Every line in the data below that has the word "Battery" should be returned.

Given records Start Marker

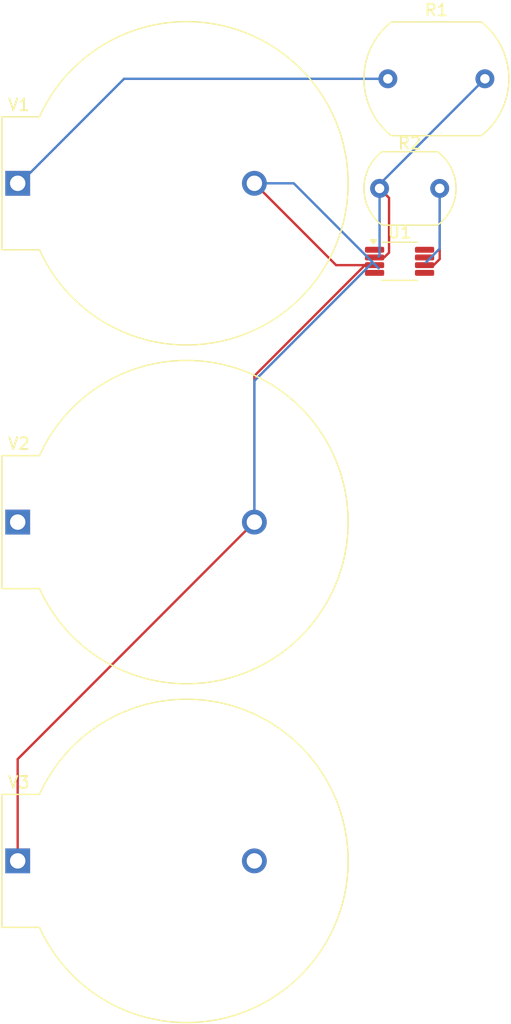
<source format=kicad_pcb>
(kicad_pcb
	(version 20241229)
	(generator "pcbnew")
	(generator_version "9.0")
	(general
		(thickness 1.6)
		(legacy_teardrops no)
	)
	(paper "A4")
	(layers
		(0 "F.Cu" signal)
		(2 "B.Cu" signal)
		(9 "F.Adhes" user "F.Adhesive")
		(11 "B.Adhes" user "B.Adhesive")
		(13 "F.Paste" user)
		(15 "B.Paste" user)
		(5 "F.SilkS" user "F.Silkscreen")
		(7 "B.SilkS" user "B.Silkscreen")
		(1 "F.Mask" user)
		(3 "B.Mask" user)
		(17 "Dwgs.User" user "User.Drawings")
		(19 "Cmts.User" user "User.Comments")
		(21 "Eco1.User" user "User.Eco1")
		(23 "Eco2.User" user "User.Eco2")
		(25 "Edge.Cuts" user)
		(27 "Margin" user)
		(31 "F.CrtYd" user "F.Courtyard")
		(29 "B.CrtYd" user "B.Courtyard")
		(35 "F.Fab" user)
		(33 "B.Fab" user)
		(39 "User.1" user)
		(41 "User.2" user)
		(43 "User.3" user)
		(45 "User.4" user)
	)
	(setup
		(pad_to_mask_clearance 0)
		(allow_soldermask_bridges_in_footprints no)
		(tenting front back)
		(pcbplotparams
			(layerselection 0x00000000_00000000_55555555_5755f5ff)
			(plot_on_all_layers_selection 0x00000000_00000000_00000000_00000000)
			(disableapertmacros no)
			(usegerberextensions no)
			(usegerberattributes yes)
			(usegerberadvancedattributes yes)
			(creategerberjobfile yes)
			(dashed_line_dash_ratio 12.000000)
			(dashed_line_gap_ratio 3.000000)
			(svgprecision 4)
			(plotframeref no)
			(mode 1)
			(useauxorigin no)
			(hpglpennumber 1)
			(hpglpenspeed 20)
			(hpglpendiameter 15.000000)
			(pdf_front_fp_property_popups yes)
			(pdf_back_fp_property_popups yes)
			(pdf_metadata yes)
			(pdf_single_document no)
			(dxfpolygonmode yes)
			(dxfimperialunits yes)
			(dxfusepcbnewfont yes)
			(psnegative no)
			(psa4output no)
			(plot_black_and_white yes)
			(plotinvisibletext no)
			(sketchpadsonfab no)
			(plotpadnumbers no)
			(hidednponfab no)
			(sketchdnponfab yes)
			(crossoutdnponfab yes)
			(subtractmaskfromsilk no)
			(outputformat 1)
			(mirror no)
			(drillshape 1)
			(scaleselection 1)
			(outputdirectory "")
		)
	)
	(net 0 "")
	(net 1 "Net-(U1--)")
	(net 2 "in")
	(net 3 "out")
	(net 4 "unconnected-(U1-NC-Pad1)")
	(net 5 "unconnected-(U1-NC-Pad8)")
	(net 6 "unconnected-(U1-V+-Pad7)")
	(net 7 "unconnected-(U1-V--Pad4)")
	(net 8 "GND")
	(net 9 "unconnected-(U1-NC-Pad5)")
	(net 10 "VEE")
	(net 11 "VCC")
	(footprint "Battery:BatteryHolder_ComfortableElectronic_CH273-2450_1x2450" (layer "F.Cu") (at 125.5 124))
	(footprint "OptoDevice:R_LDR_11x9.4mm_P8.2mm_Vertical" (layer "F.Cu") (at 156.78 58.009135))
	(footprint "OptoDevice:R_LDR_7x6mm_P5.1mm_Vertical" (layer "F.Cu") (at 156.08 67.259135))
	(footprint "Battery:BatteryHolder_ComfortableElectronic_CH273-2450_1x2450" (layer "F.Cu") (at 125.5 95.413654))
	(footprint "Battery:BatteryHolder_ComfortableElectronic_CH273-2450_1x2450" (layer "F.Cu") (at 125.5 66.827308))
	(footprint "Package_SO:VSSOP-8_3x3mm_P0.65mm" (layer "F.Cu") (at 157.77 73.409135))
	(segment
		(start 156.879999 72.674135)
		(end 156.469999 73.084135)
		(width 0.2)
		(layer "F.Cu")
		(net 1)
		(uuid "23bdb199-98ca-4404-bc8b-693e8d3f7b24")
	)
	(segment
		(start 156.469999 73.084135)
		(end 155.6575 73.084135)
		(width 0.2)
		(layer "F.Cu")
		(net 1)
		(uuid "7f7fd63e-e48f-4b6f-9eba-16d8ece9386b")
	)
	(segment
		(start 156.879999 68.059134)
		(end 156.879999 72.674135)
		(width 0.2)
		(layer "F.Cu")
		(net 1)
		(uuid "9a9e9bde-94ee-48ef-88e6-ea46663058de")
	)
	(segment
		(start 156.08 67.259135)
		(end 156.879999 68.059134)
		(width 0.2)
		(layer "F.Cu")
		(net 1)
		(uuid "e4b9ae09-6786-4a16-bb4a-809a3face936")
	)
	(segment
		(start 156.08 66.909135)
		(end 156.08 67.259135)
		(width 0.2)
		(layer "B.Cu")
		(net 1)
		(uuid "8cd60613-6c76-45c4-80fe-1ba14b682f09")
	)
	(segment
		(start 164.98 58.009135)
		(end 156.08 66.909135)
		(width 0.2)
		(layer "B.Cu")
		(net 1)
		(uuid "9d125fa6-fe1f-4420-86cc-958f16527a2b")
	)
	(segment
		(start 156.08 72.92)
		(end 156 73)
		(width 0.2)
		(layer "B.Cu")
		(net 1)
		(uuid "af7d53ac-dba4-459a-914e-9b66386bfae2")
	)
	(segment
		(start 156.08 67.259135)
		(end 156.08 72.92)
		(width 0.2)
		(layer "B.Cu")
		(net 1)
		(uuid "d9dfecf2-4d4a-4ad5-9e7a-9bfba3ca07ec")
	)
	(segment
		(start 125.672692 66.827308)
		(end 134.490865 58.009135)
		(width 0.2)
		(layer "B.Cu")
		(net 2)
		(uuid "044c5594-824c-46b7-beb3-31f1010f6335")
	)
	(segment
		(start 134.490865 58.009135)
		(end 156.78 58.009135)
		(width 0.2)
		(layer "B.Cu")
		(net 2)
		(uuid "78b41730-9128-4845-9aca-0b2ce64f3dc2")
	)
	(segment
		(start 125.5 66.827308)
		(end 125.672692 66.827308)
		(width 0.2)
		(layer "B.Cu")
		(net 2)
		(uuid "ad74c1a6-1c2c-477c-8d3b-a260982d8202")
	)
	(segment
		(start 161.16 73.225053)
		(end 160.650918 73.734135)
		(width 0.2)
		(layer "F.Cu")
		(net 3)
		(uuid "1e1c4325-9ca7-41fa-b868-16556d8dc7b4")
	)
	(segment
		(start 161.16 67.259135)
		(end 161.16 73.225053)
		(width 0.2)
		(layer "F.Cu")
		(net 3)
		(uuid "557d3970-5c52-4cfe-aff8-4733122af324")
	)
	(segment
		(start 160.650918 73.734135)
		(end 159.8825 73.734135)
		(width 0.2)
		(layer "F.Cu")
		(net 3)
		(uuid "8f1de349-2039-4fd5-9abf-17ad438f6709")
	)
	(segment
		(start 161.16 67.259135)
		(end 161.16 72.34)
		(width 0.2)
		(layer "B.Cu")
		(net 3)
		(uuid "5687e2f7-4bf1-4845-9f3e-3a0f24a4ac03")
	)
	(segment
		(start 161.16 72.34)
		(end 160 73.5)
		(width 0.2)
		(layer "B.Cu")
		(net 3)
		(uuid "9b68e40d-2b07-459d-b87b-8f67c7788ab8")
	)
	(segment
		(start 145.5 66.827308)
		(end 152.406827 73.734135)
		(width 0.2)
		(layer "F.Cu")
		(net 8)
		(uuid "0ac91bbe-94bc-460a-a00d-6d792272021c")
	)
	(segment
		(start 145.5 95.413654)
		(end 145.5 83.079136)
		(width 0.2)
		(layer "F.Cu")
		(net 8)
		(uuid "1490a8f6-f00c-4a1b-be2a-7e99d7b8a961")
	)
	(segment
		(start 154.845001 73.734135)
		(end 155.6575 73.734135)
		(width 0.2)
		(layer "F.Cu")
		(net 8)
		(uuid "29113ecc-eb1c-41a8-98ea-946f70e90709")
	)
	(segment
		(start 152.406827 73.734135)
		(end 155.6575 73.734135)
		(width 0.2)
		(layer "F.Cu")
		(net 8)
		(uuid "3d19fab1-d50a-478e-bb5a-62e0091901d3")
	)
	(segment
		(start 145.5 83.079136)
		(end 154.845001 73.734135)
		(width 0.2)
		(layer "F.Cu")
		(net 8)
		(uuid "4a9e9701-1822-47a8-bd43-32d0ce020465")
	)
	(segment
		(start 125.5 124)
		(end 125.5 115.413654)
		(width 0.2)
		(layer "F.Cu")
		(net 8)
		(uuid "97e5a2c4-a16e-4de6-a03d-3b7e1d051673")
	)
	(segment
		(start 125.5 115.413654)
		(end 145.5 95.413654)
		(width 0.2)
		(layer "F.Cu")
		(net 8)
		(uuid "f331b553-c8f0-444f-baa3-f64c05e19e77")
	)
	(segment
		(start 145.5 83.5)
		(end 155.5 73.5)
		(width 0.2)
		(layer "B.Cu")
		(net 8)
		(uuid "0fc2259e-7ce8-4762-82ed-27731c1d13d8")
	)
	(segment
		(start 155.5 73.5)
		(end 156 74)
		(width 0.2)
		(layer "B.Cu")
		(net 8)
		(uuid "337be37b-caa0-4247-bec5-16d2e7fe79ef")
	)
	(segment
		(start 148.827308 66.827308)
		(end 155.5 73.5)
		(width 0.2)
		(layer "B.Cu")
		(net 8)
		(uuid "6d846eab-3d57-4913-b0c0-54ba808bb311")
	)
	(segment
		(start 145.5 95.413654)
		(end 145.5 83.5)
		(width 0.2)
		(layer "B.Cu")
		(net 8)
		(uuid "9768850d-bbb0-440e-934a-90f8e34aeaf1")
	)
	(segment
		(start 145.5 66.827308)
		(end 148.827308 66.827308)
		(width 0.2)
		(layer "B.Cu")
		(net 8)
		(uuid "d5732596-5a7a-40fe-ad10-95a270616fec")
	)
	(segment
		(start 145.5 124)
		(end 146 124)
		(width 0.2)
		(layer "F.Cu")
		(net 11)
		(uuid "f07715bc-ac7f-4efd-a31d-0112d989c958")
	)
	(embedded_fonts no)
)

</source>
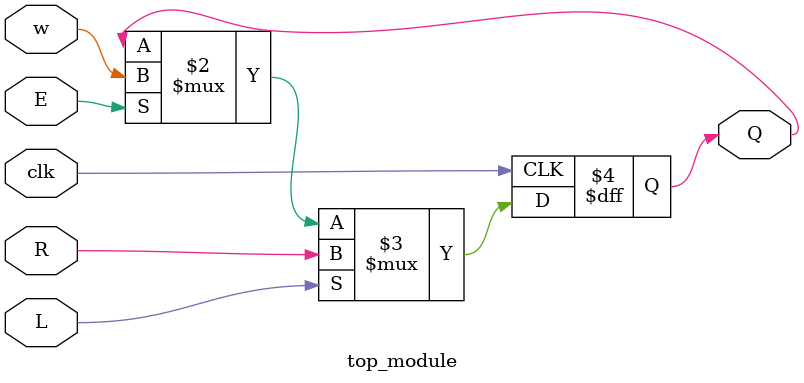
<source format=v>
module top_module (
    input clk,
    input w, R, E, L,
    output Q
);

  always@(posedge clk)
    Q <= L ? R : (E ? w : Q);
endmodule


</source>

Given records End Marker

#### Task result
	(footprint "Battery:BatteryHolder_ComfortableElectronic_CH273-2450_1x2450" (layer "F.Cu") (at 125.5 124))
	(footprint "Battery:BatteryHolder_ComfortableElectronic_CH273-2450_1x2450" (layer "F.Cu") (at 125.5 95.413654))
	(footprint "Battery:BatteryHolder_ComfortableElectronic_CH273-2450_1x2450" (layer "F.Cu") (at 125.5 66.827308))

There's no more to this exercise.